Nova Política Nacional de Humanização do Luto Materno e Parental busca garantir acolhimento às famílias após a perda de bebês, mas enfrenta desafios com falta de profissionais e estrutura no sistema de saúde.

Foto: Tomaz Silva/Agência Brasil.

A ausência de atendimento para famílias enlutadas depois de perderem um bebê na gestação, no parto ou logo após o nascimento pode desencadear casos de depressão e ansiedade, além de aumentar a pressão sobre o já sobrecarregado sistema de saúde. A avaliação é da diretora da organização não governamental Prematuridade, Denise Suguitani, que há 11 anos oferece acolhimento a mães, pais e avós que vivem o luto materno e parental.

"O nosso entendimento é que essas famílias, quando não são acolhidas, geram uma demanda para o sistema do ponto de vista de saúde mental", afirmou Suguitani. A ONG atua com foco em bebês prematuros, uma das principais causas de morte neonatal.

Segundo ela, o suporte emocional imediato é essencial. "Se as famílias não são acolhidas naquele primeiro momento adequadamente, para poder processar o luto, isso vai se acumulando e gera demandas de atendimento, de internação, que poderiam ser minimizadas”, completou.

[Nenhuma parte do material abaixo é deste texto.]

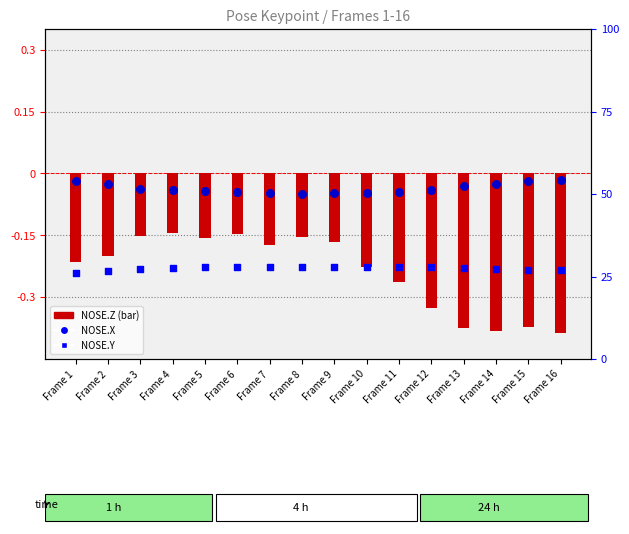

Which series has the largest total across all categories?

NOSE.X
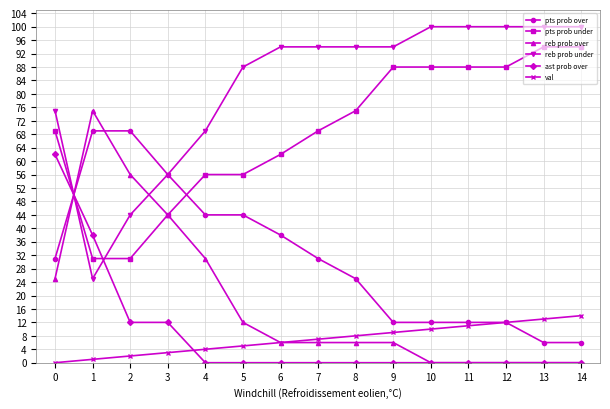

True or false: reb prob over and pts prob over cross at least once.

True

Uma das principais recomendações da nova Política Nacional de Humanização do Luto Materno e Parental, em vigor desde agosto, é o atendimento psicológico após a alta hospitalar, preferencialmente realizado na residência da família enlutada ou na unidade de saúde mais próxima. No entanto, a falta de profissionais ainda é um obstáculo para a aplicação efetiva da norma.

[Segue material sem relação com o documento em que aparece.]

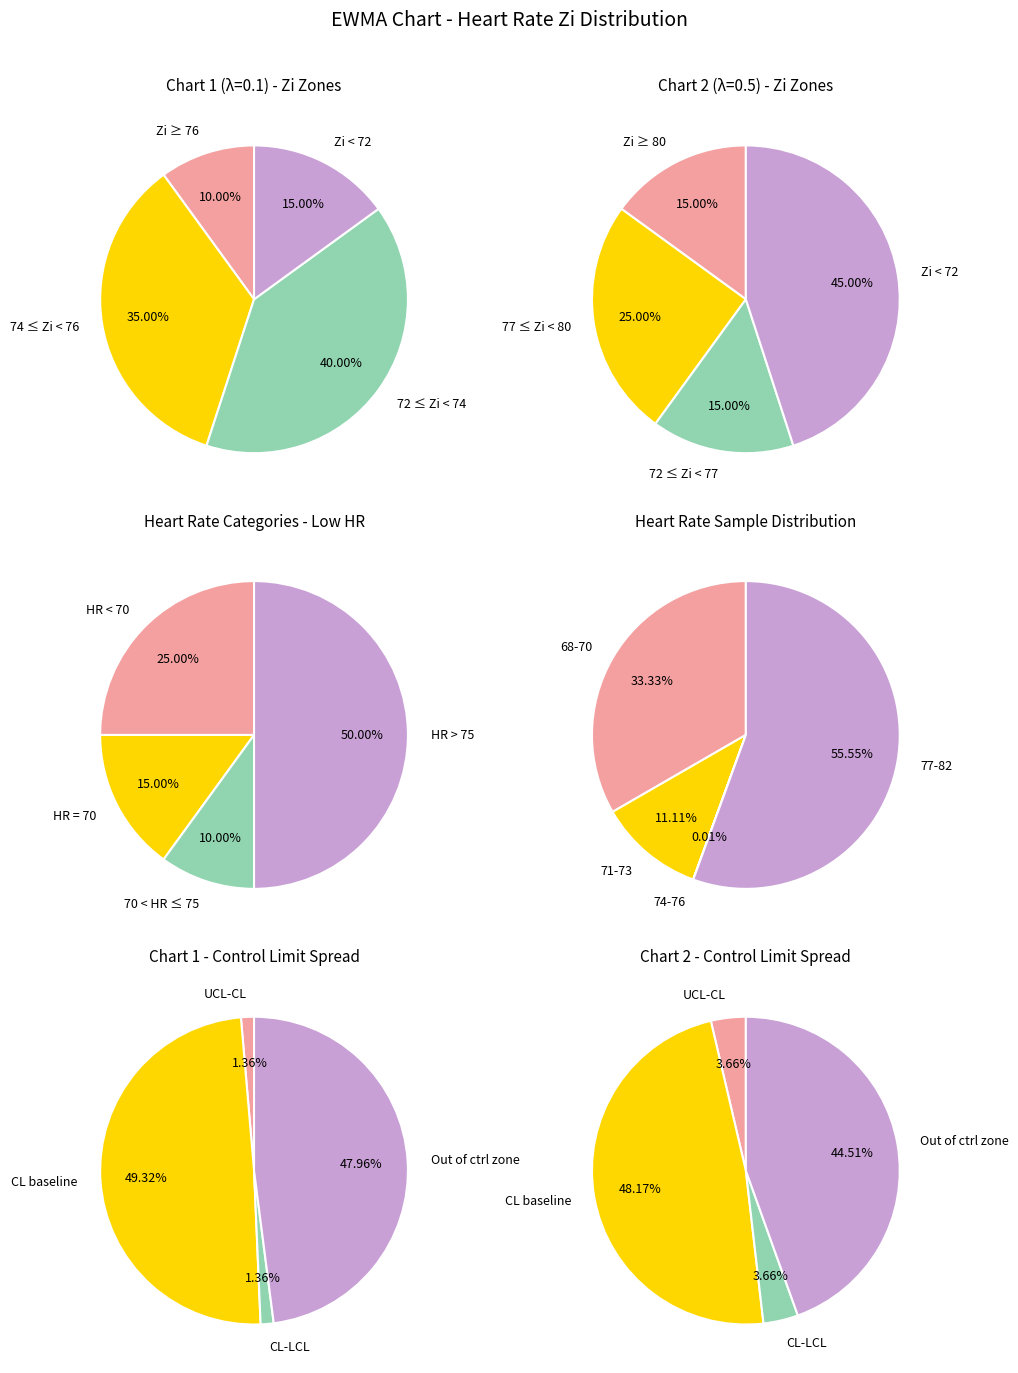

Is it true that 6 is 10% of the pie?

True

Em Roraima, a representante da organização Amada Helena, Janynnie Matos de Freitas, confirma essa dificuldade. “Eu fui conversar, orientei, falei sobre o atendimento online das nossas entidades, mas também do serviço de psicologia do programa de saúde da família. No hospital, a demanda é alta, e o atendimento é difícil”, relatou. Ela defende que a política seja aplicada em todo o país. “A estratégia de saúde da família tem trabalhado muito essa questão junto com a assistência social, mas ainda é pouco. Pai, avô, avó, a família toda sofre”, reforçou.

Especialistas afirmam que o acolhimento humanizado desde o momento da perda reduz o sofrimento psicológico de longo prazo. Outros pontos da lei também contribuem, como a investigação da causa da morte, o direito à despedida e a possibilidade de registrar e enterrar os bebês.

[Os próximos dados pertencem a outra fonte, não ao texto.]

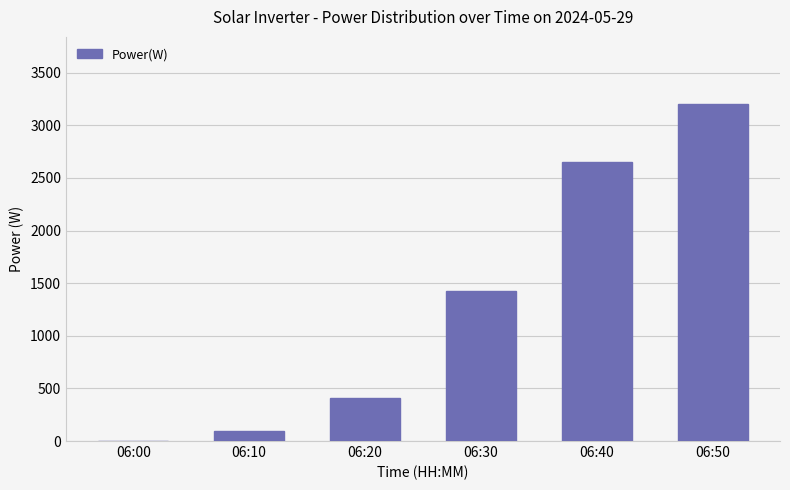

What is the maximum value shown in the chart?

3200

A psicóloga Marisa Sanchez, especialista em saúde mental perinatal, destacou em nota que “a despedida mais respeitosa, na qual os pais tenham apoio para criar lembranças afetivas, tais como fotos, ou possam guardar digitais, o cordão umbilical ou uma mantinha, sempre respeitando os limites e desejo de cada um”, é fundamental para o processo de luto.

A nova lei também estabelece outubro como o mês de referência para ações voltadas à humanização do luto materno e parental. Entre as medidas previstas estão a separação de alas em maternidades para mães enlutadas, a presença de acompanhante durante o parto, mesmo quando o bebê já faleceu, e o direito de sepultar ou cremar o bebê conforme as crenças da família.

Ao sancionar a política, o ministro da Saúde, Alexandre Padilha, afirmou que a pasta trabalharia na adaptação dos hospitais públicos. “O Ministério da Saúde vai ter uma política para isso. Terá ações para apoiar essa reorganização, que vai ser muito positiva para a humanização das maternidades”, declarou.

Em nota mais recente, o ministério informou que a implementação da política é um processo gradual e articulado, com estados e municípios, e envolve adequações organizacionais, formação de profissionais e integração dos fluxos assistenciais.